Vou escrever uma opinião aqui e provavelmente ninguém vai gostar. Mas é a realidade.
Na faculdade, e pós-graducões, raramente utiliza o assunto de estudo. E raramente sabe do que está falando.
Veja que eu disse: raramente. Há exceções com certeza.
Quando fiz a graduação em engenharia elétrica puxei duas matérias da pós graduação de sistemas de controle.
Assunto muito matemático e muito empolgante. Mas servia para quê? Eu pesquisei sobre o assunto e fui para a primeira aula com uma perspextica.
Depois da primeira aula vi que o professor ali não demonstrava domínio do que ele estava falando.
Mas qual a razão disso?

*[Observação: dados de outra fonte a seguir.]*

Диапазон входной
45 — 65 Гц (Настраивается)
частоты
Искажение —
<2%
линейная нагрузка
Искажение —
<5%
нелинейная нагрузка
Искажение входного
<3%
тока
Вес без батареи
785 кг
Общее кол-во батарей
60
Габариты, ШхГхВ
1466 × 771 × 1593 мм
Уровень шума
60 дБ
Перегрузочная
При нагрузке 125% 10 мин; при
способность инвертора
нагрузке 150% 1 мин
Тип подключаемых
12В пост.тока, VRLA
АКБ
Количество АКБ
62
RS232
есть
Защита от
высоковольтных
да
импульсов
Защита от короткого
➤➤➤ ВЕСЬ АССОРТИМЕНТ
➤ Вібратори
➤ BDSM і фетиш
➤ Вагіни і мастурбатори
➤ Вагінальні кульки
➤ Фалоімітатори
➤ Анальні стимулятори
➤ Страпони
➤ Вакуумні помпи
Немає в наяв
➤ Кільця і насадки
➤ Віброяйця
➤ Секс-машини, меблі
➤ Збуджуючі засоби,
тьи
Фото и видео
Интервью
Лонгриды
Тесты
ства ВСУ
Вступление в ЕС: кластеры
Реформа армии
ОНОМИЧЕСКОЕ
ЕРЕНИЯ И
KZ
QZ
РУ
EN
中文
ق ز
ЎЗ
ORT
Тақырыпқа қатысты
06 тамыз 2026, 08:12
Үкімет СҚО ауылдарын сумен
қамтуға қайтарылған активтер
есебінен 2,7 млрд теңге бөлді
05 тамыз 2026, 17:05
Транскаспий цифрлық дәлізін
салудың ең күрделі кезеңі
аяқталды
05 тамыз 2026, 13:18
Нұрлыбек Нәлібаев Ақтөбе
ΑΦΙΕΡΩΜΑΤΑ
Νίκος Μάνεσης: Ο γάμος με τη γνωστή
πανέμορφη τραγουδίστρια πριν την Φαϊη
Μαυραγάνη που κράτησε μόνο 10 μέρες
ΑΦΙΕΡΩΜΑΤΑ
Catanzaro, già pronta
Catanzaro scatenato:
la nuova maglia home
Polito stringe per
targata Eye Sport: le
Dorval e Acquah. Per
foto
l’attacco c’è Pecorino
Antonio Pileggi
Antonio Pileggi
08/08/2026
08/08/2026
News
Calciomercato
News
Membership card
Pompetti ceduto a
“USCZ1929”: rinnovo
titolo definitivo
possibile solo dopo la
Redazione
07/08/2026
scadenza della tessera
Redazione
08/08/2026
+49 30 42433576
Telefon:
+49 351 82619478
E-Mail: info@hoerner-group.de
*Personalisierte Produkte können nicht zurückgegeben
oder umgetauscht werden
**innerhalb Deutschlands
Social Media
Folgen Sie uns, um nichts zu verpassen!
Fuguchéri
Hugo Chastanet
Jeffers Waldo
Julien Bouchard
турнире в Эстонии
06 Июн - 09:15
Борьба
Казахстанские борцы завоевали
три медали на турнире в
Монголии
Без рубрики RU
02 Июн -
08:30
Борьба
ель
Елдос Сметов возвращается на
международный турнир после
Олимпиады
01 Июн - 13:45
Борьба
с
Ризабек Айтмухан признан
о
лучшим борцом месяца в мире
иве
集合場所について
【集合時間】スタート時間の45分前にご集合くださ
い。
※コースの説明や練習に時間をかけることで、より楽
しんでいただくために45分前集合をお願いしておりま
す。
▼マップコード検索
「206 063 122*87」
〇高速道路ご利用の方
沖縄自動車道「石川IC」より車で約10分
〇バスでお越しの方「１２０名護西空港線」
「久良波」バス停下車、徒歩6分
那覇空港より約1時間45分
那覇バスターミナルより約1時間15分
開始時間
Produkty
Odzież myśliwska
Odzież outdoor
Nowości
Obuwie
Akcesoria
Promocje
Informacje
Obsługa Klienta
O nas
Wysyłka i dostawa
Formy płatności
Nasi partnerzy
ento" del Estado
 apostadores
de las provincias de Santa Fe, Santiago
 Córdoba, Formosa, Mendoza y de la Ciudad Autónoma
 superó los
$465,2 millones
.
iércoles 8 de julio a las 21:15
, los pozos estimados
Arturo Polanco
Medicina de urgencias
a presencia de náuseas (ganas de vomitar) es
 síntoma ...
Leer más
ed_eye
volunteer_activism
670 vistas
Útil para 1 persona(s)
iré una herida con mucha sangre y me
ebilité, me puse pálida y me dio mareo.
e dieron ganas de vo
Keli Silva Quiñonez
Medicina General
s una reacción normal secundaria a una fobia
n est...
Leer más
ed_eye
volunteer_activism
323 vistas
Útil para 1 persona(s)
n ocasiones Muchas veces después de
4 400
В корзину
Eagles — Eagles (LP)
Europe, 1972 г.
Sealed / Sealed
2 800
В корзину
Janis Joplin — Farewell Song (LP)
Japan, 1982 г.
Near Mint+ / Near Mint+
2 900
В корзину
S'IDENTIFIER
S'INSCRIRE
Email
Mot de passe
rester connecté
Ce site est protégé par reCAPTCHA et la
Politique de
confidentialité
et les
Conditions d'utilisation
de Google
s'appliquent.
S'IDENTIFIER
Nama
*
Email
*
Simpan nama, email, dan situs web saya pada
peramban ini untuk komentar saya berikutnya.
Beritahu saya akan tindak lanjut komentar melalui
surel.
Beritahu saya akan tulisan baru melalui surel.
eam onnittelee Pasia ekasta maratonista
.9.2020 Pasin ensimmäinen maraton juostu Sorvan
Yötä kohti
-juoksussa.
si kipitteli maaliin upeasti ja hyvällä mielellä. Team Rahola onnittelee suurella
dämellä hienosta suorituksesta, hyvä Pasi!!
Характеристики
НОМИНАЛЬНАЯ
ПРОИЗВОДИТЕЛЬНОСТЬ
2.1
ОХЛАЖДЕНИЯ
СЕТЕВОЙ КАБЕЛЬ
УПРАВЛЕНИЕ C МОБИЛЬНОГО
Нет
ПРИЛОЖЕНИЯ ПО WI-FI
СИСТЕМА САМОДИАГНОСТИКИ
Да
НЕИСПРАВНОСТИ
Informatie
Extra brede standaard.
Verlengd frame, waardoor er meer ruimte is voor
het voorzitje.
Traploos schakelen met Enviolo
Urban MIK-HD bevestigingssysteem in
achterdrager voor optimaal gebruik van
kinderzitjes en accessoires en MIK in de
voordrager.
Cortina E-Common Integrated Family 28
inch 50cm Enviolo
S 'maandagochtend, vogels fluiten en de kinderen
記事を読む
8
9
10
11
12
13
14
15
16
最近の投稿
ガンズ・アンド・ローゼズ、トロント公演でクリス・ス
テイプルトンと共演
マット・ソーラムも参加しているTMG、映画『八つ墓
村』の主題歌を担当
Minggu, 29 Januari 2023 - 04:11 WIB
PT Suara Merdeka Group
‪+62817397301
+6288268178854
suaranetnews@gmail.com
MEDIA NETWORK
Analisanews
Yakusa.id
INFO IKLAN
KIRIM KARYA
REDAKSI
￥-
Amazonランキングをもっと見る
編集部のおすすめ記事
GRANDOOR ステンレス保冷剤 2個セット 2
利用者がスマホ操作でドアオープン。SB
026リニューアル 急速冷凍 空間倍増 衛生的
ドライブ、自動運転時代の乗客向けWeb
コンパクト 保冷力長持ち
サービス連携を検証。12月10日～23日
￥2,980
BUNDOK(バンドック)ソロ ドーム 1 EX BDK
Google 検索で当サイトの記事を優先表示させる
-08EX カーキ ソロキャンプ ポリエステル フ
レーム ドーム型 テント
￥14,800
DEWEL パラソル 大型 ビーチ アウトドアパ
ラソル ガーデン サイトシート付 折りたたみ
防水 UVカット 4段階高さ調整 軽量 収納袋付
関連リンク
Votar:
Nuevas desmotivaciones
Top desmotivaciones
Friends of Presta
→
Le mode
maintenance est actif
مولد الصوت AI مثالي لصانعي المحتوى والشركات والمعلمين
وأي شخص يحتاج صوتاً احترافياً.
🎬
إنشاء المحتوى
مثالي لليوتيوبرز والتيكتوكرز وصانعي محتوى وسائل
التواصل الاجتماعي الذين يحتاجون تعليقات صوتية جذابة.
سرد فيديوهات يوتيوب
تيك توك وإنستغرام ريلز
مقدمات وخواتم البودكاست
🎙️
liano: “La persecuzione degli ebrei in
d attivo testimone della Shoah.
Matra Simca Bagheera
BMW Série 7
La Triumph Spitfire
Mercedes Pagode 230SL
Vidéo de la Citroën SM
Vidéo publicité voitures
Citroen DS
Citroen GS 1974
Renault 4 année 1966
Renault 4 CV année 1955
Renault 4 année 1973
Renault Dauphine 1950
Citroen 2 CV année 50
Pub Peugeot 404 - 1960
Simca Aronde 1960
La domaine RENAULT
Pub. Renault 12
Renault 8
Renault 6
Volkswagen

Simples: cumprir carga horária e porque ele foi mandado fazer isso. Simples assim. Indaguei o professor várias vezes sobre as aplicações do assunto e depois de muito tempo ele me puxou de lado e disse: eu não domino este assunto. Me foi pedido para dar aula sobre isso e estou aqui dando o meu melhor.
Só validou o que eu já suspeitei desde o primeiro dia. As aulas pareciam que eram basicamente focadas em resolver lista de exercícios sem sentido que não nos levaria a lugar algum. A disciplina era Sistemas de Controle Não-Lineares.
A segunda disciplina da pós-graduação foi totalmente diferente. Era sobre diagnóstico de falahad de motor de indução. E foi ministrada por um professor fenomenal que trabalhou anos na indústria abordando este tema. Porém a aula era focada em problemas práticos.
Quando finalizei a graduação, fui em busca de um mestrado. Depois de 2 anos, larguei. Não fazia mais sentido viver um universo em que de 5 aulas, apenas 1 me mostrava conteúdo real e aplicável.
É triste e fiquei abalado, porque investi horas e horas e horas em produzir artigos. Pesquisas na internet para entender as aplicações dos assuntos e noites viradas com ansiedade, tentando entender se aquilo ali era realmente pra mim.
A verdade é que o sistema de ensino trata os alunos como agentes passivos: eles ouvem a aula, fazem exercícios em casa e vão para a casa ao fim do dia com a falsa perspectiva que estão aprendendo algo.
Quand você promove o aluno a agente ativo da discussão, ele é o protagonista. Mas isso ainda é difícil no Brasil.
Veja, não quero tirar o aluno da posição de buscar o conhecimento após as aulas. Porém é mais importante, e isso é puramente minha opinião, que o tempo de aula seja realmente aproveitado com exemplos, prática e discussão.